The Autorite des Marches Financiers fined Mustier 100,000 euros ($130,000) on June 30 for his Aug. 21, 2007, sale of 6,000 shares in Societe Generale. He liquidated most of his equity portfolio at the same time.
Mustier, 49, led the division where Jerome Kerviel worked before his unauthorized bets cost the bank 4.9 billion euros to unwind. Mustier testified at the former trader’s Paris trial last month. He said then that the decision to sell off his investments was based on his own observations of the world economy, and that he expected to be cleared by the AMF. Mustier retained 7,000 shares in the bank, France’s second-largest.
The AMF sanctioned the former banker, noting the bank had begun an internal modeling system to estimate losses related to the subprime market prior to the sale.
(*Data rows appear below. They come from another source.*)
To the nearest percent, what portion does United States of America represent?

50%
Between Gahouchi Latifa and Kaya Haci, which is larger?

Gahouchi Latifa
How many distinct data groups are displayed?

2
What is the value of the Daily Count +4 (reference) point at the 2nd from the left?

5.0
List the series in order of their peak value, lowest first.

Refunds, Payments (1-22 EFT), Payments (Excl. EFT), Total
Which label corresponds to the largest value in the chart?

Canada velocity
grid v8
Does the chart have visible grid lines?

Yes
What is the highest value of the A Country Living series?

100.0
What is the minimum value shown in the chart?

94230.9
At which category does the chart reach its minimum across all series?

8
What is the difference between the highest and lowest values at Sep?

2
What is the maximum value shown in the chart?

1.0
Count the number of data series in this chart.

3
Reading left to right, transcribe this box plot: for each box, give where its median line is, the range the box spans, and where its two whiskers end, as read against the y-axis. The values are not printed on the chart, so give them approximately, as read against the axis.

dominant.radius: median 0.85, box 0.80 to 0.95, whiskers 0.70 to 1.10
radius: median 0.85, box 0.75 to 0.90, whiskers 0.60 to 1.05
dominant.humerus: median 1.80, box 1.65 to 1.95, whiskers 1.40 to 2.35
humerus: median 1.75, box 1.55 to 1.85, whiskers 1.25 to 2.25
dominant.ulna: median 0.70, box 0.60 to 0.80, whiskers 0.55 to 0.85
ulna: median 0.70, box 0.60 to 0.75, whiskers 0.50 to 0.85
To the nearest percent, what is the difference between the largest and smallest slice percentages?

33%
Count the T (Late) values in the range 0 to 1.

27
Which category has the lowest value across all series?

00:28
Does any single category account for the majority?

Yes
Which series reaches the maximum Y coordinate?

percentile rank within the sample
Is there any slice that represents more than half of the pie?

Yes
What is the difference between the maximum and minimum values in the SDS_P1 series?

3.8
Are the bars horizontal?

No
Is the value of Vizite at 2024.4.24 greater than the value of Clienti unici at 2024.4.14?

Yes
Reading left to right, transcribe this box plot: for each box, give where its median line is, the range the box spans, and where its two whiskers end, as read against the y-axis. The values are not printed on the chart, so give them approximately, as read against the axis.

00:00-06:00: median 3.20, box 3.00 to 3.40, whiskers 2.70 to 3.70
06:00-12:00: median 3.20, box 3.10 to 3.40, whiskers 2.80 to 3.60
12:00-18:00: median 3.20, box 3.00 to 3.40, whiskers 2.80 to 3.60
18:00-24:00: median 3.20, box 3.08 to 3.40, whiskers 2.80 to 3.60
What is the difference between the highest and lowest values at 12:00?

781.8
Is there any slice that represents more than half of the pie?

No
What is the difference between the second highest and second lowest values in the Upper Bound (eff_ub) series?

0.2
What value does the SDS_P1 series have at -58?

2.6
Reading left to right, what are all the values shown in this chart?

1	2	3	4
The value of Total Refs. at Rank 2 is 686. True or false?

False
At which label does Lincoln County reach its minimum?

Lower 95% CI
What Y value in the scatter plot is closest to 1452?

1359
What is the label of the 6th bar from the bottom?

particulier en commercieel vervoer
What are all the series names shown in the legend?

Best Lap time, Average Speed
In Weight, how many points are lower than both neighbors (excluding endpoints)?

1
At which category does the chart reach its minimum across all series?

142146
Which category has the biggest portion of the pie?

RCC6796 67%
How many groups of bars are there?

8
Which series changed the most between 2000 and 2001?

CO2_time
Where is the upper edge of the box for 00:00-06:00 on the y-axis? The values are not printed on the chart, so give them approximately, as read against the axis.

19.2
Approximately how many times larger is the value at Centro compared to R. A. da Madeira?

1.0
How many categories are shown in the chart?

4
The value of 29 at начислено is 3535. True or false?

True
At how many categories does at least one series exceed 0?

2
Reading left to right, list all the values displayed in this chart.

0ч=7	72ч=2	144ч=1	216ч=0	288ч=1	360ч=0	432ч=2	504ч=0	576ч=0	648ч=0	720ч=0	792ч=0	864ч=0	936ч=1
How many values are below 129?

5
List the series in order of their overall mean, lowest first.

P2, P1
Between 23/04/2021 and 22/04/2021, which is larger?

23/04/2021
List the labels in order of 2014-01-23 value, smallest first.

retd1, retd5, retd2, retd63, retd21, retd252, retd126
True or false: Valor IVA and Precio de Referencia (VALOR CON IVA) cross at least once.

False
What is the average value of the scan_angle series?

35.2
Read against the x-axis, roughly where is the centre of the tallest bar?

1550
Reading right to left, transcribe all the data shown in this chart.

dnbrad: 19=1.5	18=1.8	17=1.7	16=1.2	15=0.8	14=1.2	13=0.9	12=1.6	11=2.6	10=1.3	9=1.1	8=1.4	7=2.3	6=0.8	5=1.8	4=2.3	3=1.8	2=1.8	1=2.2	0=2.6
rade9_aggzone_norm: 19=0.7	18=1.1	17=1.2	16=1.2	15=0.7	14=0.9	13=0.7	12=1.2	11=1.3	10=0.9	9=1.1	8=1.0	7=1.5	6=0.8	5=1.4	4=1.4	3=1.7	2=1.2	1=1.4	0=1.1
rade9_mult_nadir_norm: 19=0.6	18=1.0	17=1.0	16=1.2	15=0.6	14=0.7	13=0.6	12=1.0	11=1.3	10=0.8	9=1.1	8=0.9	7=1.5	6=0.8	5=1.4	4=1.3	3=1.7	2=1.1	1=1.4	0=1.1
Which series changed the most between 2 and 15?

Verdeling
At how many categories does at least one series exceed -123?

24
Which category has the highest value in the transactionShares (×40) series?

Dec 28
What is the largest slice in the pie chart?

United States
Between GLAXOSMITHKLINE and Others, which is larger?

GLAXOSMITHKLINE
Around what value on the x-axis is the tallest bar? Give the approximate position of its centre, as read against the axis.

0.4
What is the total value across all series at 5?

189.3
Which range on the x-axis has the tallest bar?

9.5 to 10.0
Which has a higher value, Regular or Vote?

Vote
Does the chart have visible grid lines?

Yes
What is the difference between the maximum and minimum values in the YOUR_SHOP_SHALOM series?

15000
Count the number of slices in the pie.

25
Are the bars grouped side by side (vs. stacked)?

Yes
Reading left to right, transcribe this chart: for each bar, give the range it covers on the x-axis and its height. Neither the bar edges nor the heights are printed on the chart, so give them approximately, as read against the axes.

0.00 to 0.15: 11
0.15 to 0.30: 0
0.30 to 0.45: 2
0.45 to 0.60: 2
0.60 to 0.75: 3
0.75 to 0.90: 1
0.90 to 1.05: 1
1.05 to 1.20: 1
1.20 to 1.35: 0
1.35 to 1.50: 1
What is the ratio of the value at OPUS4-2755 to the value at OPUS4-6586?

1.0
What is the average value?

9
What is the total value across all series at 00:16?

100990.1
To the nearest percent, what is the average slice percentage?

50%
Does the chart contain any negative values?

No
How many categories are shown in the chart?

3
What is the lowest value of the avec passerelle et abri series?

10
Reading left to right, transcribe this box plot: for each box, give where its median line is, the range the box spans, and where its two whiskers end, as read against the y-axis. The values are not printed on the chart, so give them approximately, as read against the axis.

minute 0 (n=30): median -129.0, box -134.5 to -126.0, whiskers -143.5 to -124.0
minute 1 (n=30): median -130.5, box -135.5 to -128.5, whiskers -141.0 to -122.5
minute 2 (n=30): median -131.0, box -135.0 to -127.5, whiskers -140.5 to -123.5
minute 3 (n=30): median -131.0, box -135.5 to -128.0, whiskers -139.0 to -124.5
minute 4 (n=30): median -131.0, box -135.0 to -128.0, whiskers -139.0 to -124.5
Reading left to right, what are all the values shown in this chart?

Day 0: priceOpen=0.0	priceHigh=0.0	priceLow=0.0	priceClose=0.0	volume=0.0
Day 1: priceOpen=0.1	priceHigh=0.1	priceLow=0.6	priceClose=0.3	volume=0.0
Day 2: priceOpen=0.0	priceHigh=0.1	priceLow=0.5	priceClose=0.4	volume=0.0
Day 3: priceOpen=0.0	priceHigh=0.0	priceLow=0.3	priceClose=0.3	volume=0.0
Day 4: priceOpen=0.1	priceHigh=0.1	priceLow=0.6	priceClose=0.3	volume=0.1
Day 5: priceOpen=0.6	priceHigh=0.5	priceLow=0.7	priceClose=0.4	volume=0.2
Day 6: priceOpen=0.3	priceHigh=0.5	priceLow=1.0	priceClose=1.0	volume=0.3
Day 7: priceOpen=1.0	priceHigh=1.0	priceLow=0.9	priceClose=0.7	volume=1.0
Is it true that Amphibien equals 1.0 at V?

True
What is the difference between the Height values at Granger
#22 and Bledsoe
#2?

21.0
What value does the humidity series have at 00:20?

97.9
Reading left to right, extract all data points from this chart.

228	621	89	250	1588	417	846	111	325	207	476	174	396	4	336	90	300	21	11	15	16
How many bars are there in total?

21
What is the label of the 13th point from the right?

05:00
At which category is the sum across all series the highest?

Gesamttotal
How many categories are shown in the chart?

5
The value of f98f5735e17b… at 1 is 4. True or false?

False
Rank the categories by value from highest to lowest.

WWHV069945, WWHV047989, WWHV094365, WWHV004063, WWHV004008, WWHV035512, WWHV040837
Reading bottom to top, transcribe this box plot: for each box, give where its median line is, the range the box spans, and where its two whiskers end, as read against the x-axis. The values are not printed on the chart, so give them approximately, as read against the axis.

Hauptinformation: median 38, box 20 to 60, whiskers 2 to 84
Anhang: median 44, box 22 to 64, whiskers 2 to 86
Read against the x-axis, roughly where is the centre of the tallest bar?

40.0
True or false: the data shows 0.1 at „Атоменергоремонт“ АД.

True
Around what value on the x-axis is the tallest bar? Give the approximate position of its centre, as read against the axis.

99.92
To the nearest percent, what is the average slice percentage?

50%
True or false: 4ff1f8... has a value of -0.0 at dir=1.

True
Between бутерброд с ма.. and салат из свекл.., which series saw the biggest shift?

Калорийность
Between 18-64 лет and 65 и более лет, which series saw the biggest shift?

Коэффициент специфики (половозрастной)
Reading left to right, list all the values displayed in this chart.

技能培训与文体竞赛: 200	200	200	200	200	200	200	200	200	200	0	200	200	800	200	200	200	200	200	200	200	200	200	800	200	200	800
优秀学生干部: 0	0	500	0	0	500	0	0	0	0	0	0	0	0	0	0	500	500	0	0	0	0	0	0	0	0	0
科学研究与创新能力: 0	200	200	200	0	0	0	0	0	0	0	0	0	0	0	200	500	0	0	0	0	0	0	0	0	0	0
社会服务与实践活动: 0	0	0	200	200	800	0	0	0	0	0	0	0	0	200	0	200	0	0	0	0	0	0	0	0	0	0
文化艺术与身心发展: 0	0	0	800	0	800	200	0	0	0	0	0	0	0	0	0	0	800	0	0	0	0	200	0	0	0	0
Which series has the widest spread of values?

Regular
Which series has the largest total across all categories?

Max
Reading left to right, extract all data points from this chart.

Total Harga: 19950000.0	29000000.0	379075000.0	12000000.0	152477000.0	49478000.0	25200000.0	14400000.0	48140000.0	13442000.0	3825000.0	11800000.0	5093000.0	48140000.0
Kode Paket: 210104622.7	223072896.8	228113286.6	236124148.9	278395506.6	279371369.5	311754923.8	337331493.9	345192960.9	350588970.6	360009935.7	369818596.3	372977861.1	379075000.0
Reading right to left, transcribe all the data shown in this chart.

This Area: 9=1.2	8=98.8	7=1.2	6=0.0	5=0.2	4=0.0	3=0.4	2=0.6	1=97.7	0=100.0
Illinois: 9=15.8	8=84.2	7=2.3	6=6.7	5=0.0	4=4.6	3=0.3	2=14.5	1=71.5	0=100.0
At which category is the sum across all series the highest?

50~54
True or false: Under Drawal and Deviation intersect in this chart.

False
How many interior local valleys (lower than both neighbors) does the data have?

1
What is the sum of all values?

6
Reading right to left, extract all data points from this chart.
The bank reported 1.1 billion euros of write downs linked to the U.S. residential real-estate market Jan. 24, 2008, when it announced the Kerviel trading loss.
“The level of Mr. Jean-Pierre Mustier’s responsibilities imposed on him” the requirement to know not to sell the shares at that time, according to the AMF statement on the punishment.
Mustier is appealing the AMF decision. Calls to his lawyer, Jean Veil, for comment were not immediately returned.
An engineer by training, Mustier joined Societe Generale in 1987 in Paris as a stock options trader. He held senior executive positions at the investment bank in Paris, Tokyo and Hong Kong before becoming chief executive officer of the corporate and investment bank in 2003.